*How to complete this task*:
Copy the listing exactly; drop the pictures.

=== Begin Enclosure ===

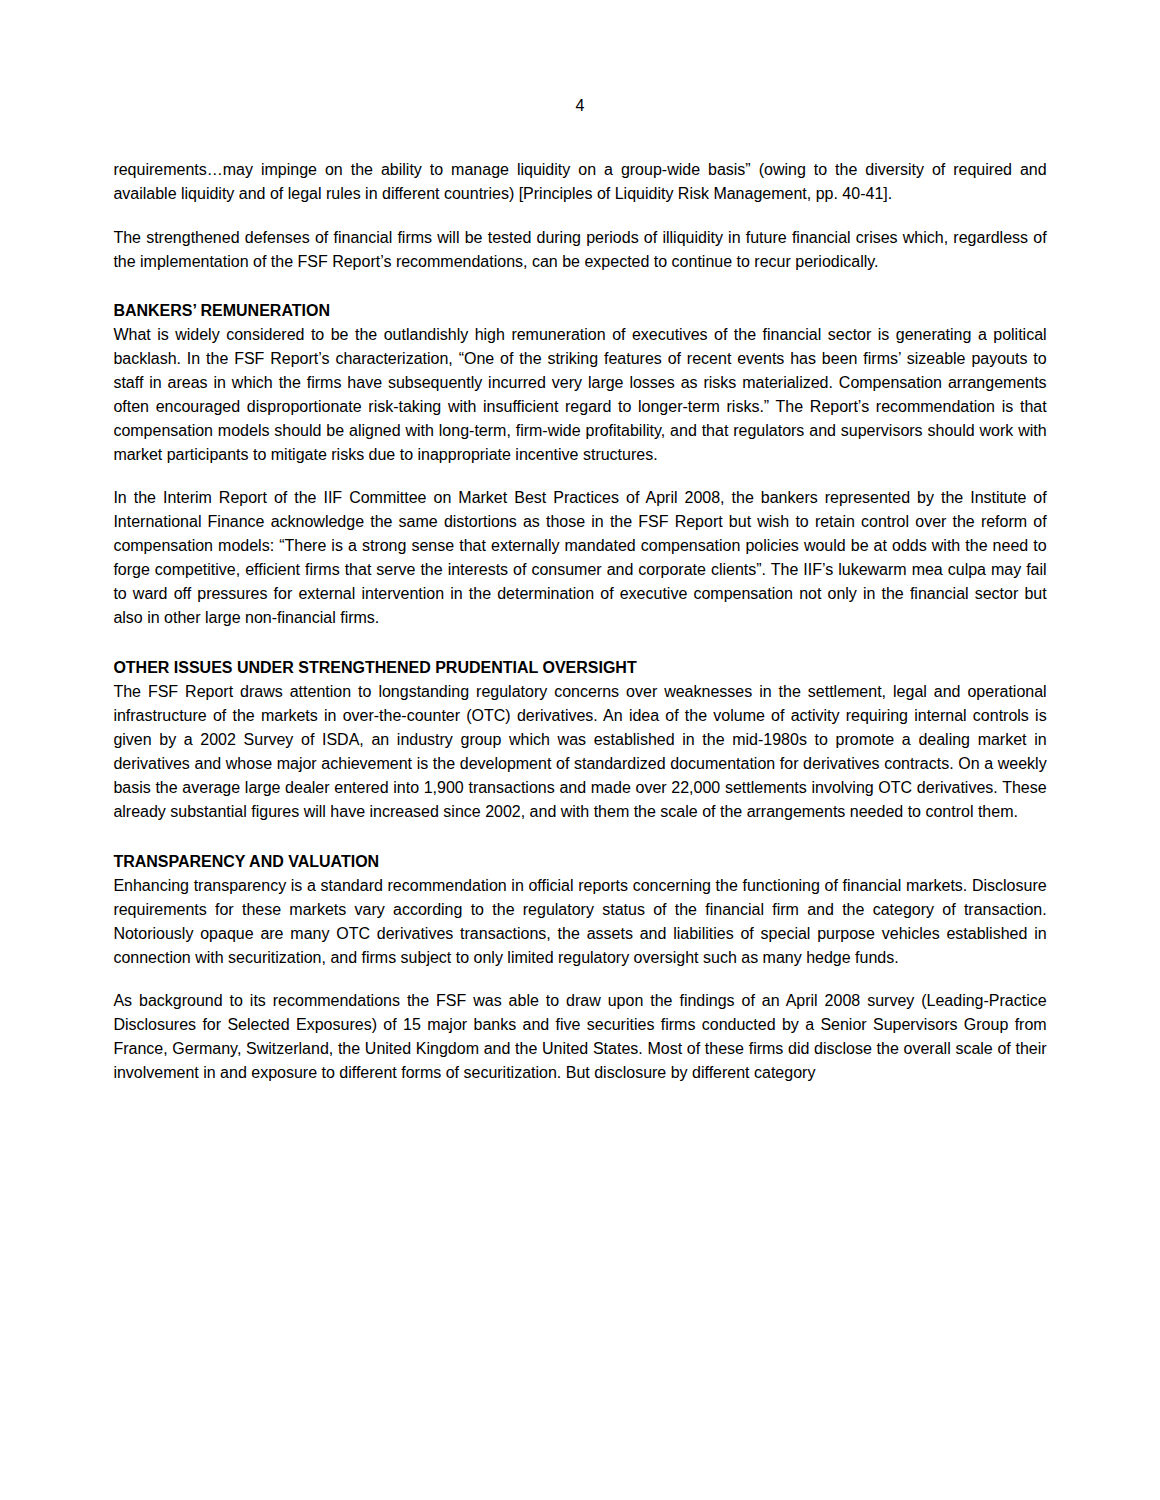4
requirements…may impinge on the ability to manage liquidity on a group-wide basis” (owing to the diversity of required and available liquidity and of legal rules in different countries) [Principles of Liquidity Risk Management, pp. 40-41].
The strengthened defenses of financial firms will be tested during periods of illiquidity in future financial crises which, regardless of the implementation of the FSF Report’s recommendations, can be expected to continue to recur periodically.
Bankers’ Remuneration
What is widely considered to be the outlandishly high remuneration of executives of the financial sector is generating a political backlash. In the FSF Report’s characterization, “One of the striking features of recent events has been firms’ sizeable payouts to staff in areas in which the firms have subsequently incurred very large losses as risks materialized. Compensation arrangements often encouraged disproportionate risk-taking with insufficient regard to longer-term risks.” The Report’s recommendation is that compensation models should be aligned with long-term, firm-wide profitability, and that regulators and supervisors should work with market participants to mitigate risks due to inappropriate incentive structures.
In the Interim Report of the IIF Committee on Market Best Practices of April 2008, the bankers represented by the Institute of International Finance acknowledge the same distortions as those in the FSF Report but wish to retain control over the reform of compensation models: “There is a strong sense that externally mandated compensation policies would be at odds with the need to forge competitive, efficient firms that serve the interests of consumer and corporate clients”. The IIF’s lukewarm mea culpa may fail to ward off pressures for external intervention in the determination of executive compensation not only in the financial sector but also in other large non-financial firms.
Other Issues Under Strengthened Prudential Oversight
The FSF Report draws attention to longstanding regulatory concerns over weaknesses in the settlement, legal and operational infrastructure of the markets in over-the-counter (OTC) derivatives. An idea of the volume of activity requiring internal controls is given by a 2002 Survey of ISDA, an industry group which was established in the mid-1980s to promote a dealing market in derivatives and whose major achievement is the development of standardized documentation for derivatives contracts. On a weekly basis the average large dealer entered into 1,900 transactions and made over 22,000 settlements involving OTC derivatives. These already substantial figures will have increased since 2002, and with them the scale of the arrangements needed to control them.
Transparency and Valuation
Enhancing transparency is a standard recommendation in official reports concerning the functioning of financial markets. Disclosure requirements for these markets vary according to the regulatory status of the financial firm and the category of transaction. Notoriously opaque are many OTC derivatives transactions, the assets and liabilities of special purpose vehicles established in connection with securitization, and firms subject to only limited regulatory oversight such as many hedge funds.
As background to its recommendations the FSF was able to draw upon the findings of an April 2008 survey (Leading-Practice Disclosures for Selected Exposures) of 15 major banks and five securities firms conducted by a Senior Supervisors Group from France, Germany, Switzerland, the United Kingdom and the United States. Most of these firms did disclose the overall scale of their involvement in and exposure to different forms of securitization. But disclosure by different category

=== End Enclosure ===

*Answer below*:
4
requirements…may impinge on the ability to manage liquidity on a group-wide basis” (owing to the diversity of required and available liquidity and of legal rules in different countries) [Principles of Liquidity Risk Management, pp. 40-41].
The strengthened defenses of financial firms will be tested during periods of illiquidity in future financial crises which, regardless of the implementation of the FSF Report’s recommendations, can be expected to continue to recur periodically.
Bankers’ Remuneration
What is widely considered to be the outlandishly high remuneration of executives of the financial sector is generating a political backlash. In the FSF Report’s characterization, “One of the striking features of recent events has been firms’ sizeable payouts to staff in areas in which the firms have subsequently incurred very large losses as risks materialized. Compensation arrangements often encouraged disproportionate risk-taking with insufficient regard to longer-term risks.” The Report’s recommendation is that compensation models should be aligned with long-term, firm-wide profitability, and that regulators and supervisors should work with market participants to mitigate risks due to inappropriate incentive structures.
In the Interim Report of the IIF Committee on Market Best Practices of April 2008, the bankers represented by the Institute of International Finance acknowledge the same distortions as those in the FSF Report but wish to retain control over the reform of compensation models: “There is a strong sense that externally mandated compensation policies would be at odds with the need to forge competitive, efficient firms that serve the interests of consumer and corporate clients”. The IIF’s lukewarm mea culpa may fail to ward off pressures for external intervention in the determination of executive compensation not only in the financial sector but also in other large non-financial firms.
Other Issues Under Strengthened Prudential Oversight
The FSF Report draws attention to longstanding regulatory concerns over weaknesses in the settlement, legal and operational infrastructure of the markets in over-the-counter (OTC) derivatives. An idea of the volume of activity requiring internal controls is given by a 2002 Survey of ISDA, an industry group which was established in the mid-1980s to promote a dealing market in derivatives and whose major achievement is the development of standardized documentation for derivatives contracts. On a weekly basis the average large dealer entered into 1,900 transactions and made over 22,000 settlements involving OTC derivatives. These already substantial figures will have increased since 2002, and with them the scale of the arrangements needed to control them.
Transparency and Valuation
Enhancing transparency is a standard recommendation in official reports concerning the functioning of financial markets. Disclosure requirements for these markets vary according to the regulatory status of the financial firm and the category of transaction. Notoriously opaque are many OTC derivatives transactions, the assets and liabilities of special purpose vehicles established in connection with securitization, and firms subject to only limited regulatory oversight such as many hedge funds.
As background to its recommendations the FSF was able to draw upon the findings of an April 2008 survey (Leading-Practice Disclosures for Selected Exposures) of 15 major banks and five securities firms conducted by a Senior Supervisors Group from France, Germany, Switzerland, the United Kingdom and the United States. Most of these firms did disclose the overall scale of their involvement in and exposure to different forms of securitization. But disclosure by different category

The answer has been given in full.